Friday, April 28, 2006
Draft of essay due!
Notes
We’ll spend a few minutes wrapping up our discussion of The Winter’s Tale (focusing especially on the conclusion and the role of Paulina). Then we’ll have a kind of “writing workshop” that focuses on peer editing. Make sure to bring two copies of your essay to class.
Writing workshop
The purpose of a peer editing session is to help you gauge your ability to communicate with an audience, in this case an audience of your peers. Sharing one’s ideas with others and having them evaluated is a critical stage in the writing process: without feedback, one has no concrete way of evaluating one’s evidence or the logic of an argument. (A good peer reviewer may even help point you in a more productive direction.)
During class, you will work in pairs, each of you reading the other’s essay. After you have read each other’s essay, you should discuss the essays with each other. In addition, you should provide written feedback, either on the essay itself or on a separate sheet. As you read, do not correct for grammar!

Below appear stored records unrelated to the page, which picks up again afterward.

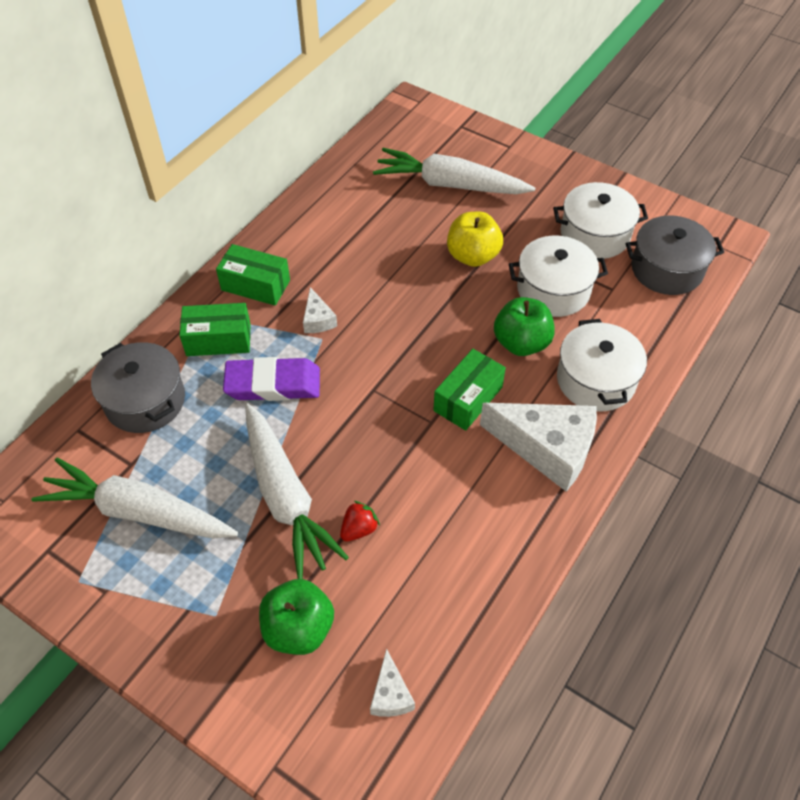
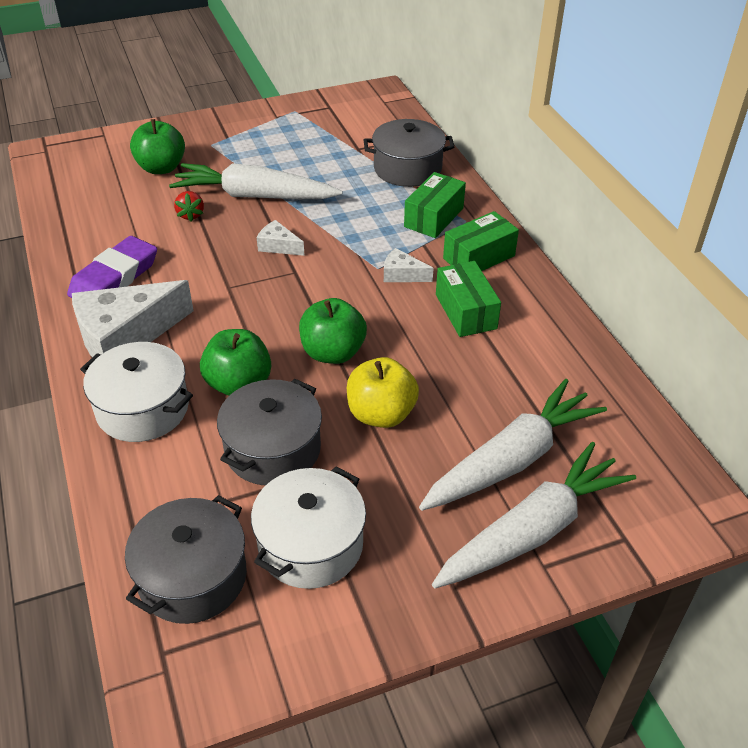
camera: 125 degrees right, 10 degrees down
white carrot [31,458,238,539] -> white carrot moved to [432,442,636,588]
purple eraser [223,357,320,401] -> purple eraser moved to [67,236,157,298]
white cheese [370,648,415,717] -> white cheese moved to [257,220,305,256]
green box [433,349,506,431] -> green box moved to [436,261,501,337]
white pot [509,236,608,317] -> grey pot [217,379,322,485]
none -> green apple [299,298,367,364]

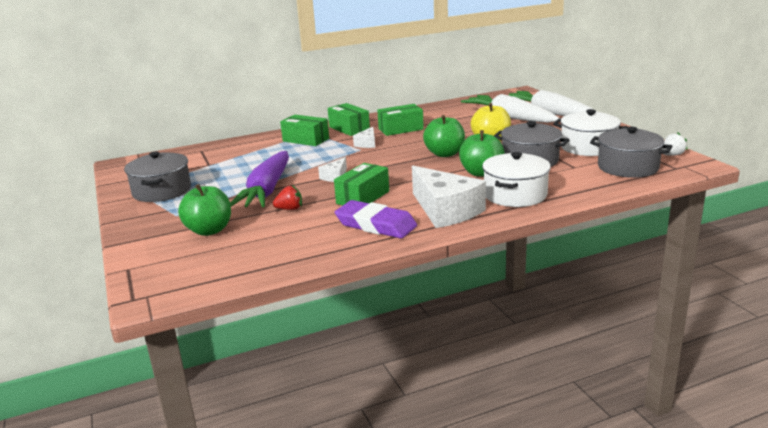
camera: 90 degrees left, 20 degrees down
white carrot [169,163,342,199] -> purple carrot [230,151,289,207]
grey pot [364,119,454,187] -> grey pot moved to [124,152,191,202]
none -> green box [334,163,389,205]
none -> white strawberry [662,133,687,156]

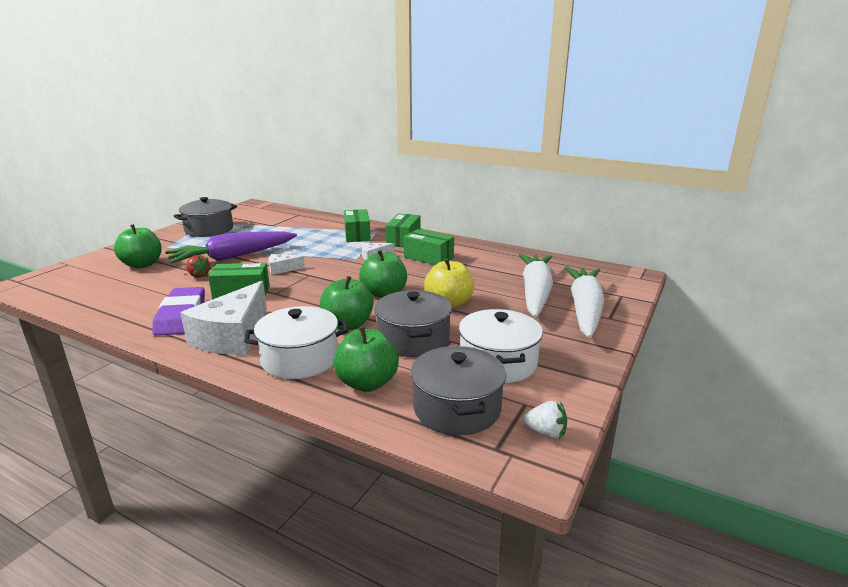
camera: 50 degrees right, 0 degrees up
none -> green apple [333,327,399,392]

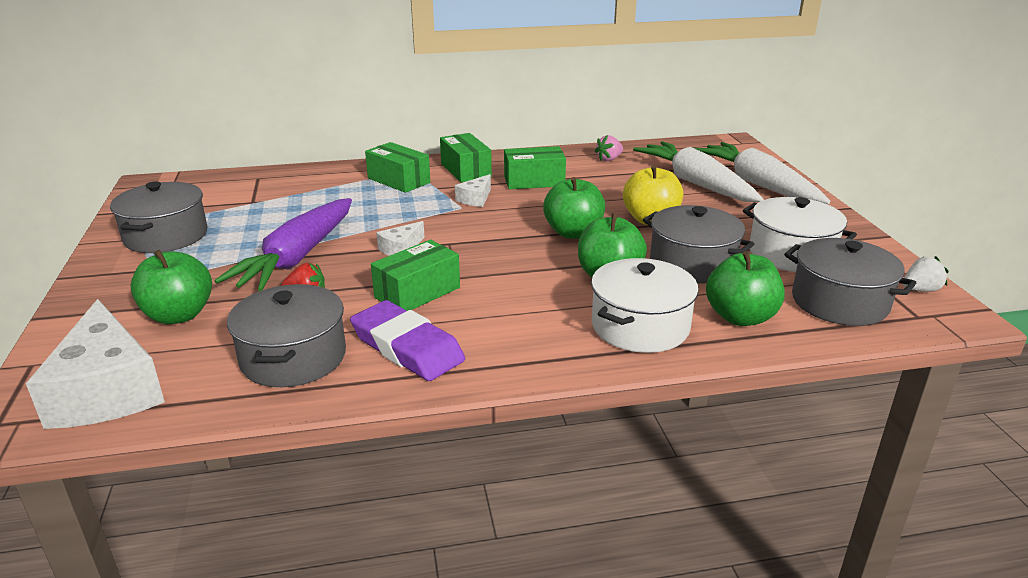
camera: 40 degrees left, 5 degrees up
white cheese [181,281,267,355] -> white cheese moved to [26,299,165,429]
none -> grey pot [227,284,346,387]
none -> pink strawberry [595,135,623,161]

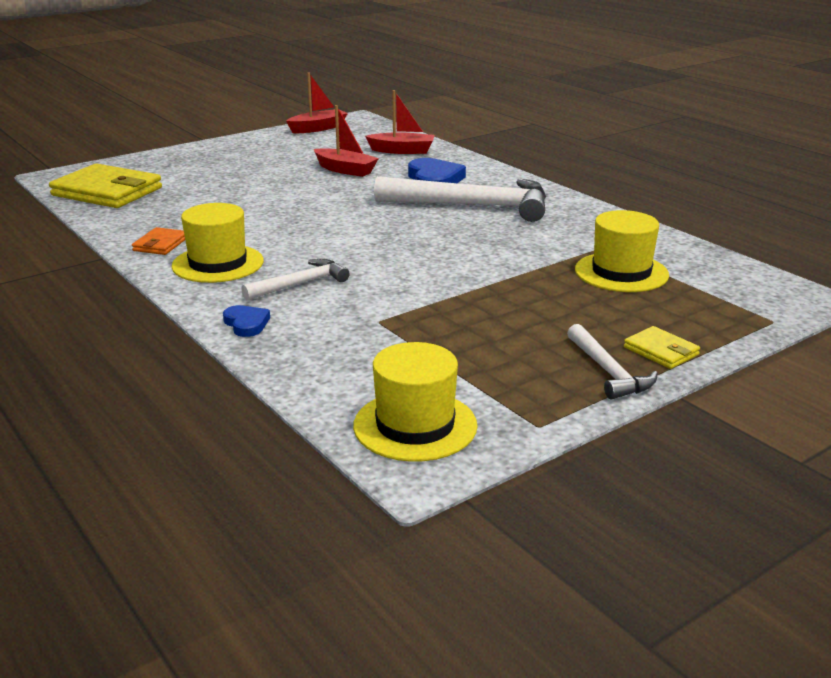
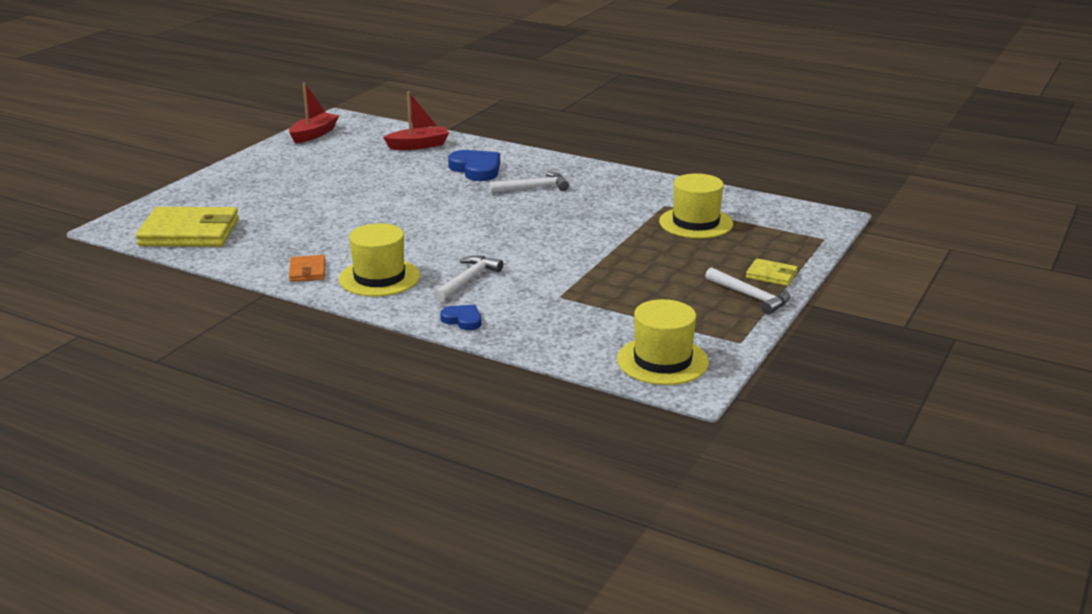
camera: 25 degrees left, 0 degrees up
red boat [314,105,379,177] -> none
white hammer [374,176,546,222] -> white hammer [489,172,569,193], size x0.51

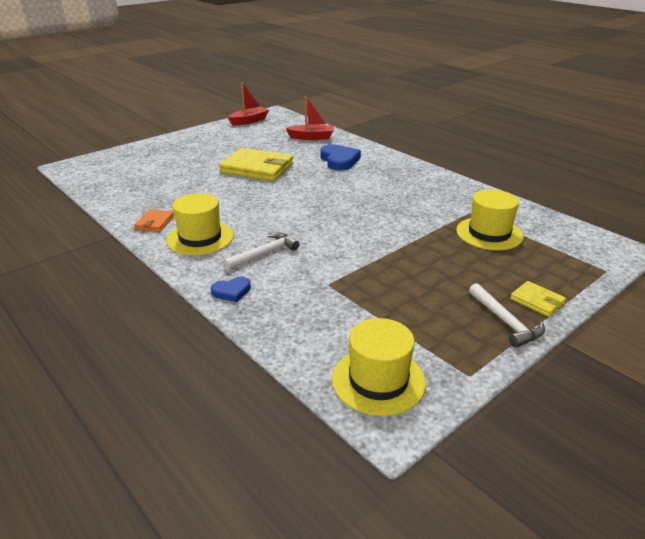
camera: 20 degrees right, 5 degrees up
yellow wallet [135,207,239,247] -> yellow wallet moved to [219,148,294,181]
blue heart [440,305,481,330] -> blue heart turned 105 degrees clockwise [211,277,251,302]
white hammer [489,172,569,193] -> none

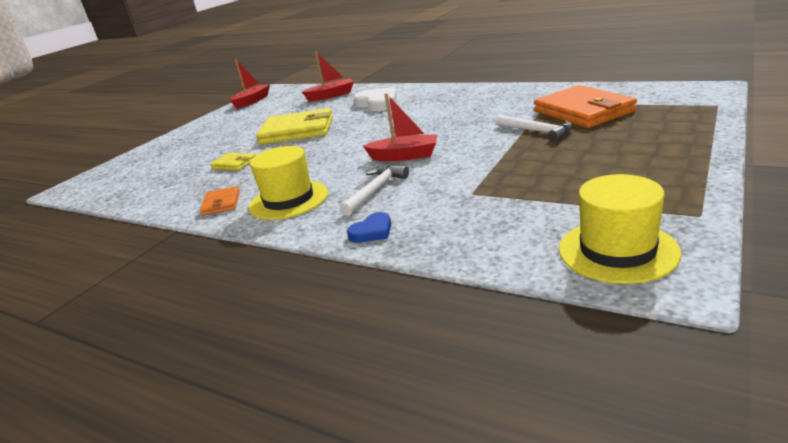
camera: 15 degrees left, 5 degrees down
blue heart [320,144,361,170] -> white heart [353,87,397,111]
yellow hat [456,189,524,250] -> orange wallet [534,85,637,128]
white hammer [469,283,545,348] -> white hammer moved to [495,114,573,142]
yellow wallet [510,281,566,317] -> yellow wallet moved to [210,153,256,170]
none -> red boat [363,93,438,161]

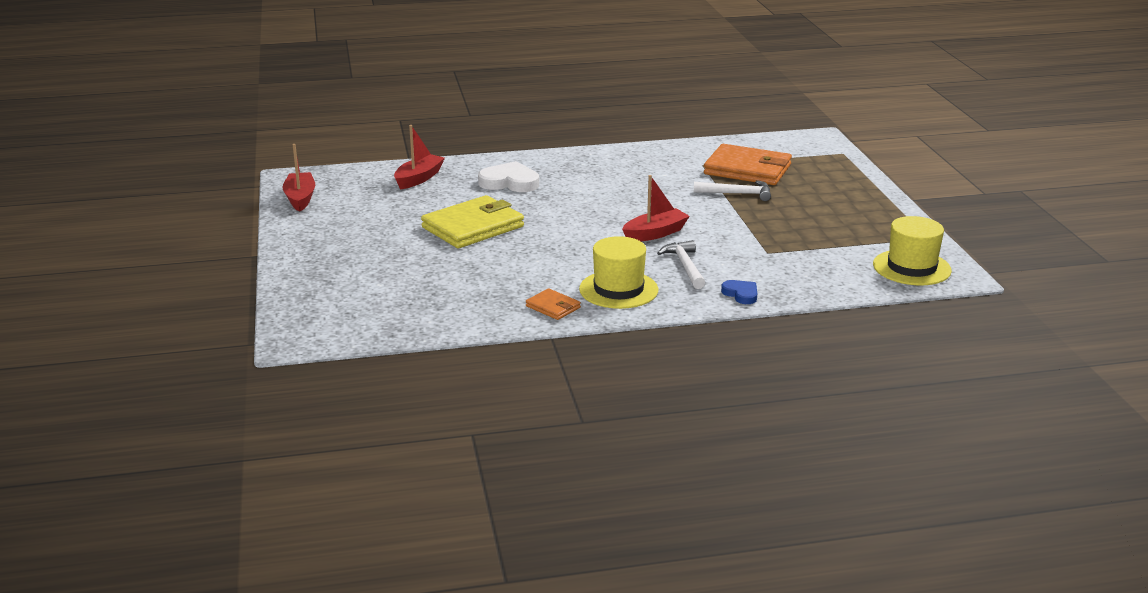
camera: 45 degrees left, 0 degrees up
yellow wallet [210,153,256,170] -> none
blue heart [347,212,391,243] -> blue heart turned 45 degrees counterclockwise [721,280,757,304]

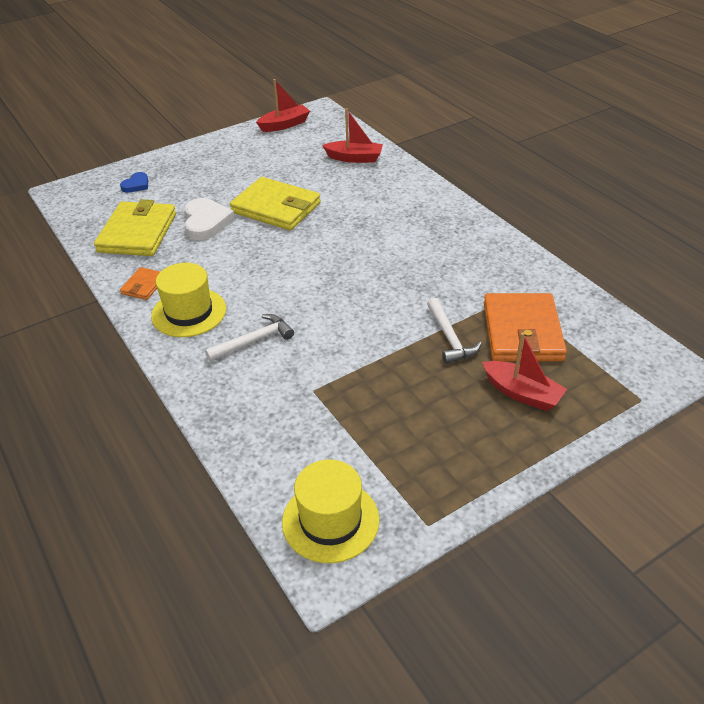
camera: 70 degrees right, 15 degrees up
white heart [478,161,539,192] -> white heart moved to [184,198,235,240]
red boat [622,175,690,241] -> red boat moved to [482,332,567,411]
blue heart [721,280,757,304] -> blue heart moved to [120,172,148,193]
none -> yellow wallet [94,199,176,256]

Instead, note confusing sentences, but spend most of your time in answering the following questions:
- What is the author’s thesis statement? (Follow-up: Does the author actually make a claim that requires the evidence?)
- What is the topic sentence of each paragraph? (Follow-up: Do any paragraphs seem to address more than one topic?)
- Do the paragraphs follow a logical order? (That is, does one paragraph’s topic make sense in light of the previous paragraph?)
- Do these paragraphs — and the evidence the author uses — support the thesis statement?
- Does the conclusion remind you of the author’s initial argument?
There are probably other issues that you want to address, but you should take care to deal with the above questions before getting to your own.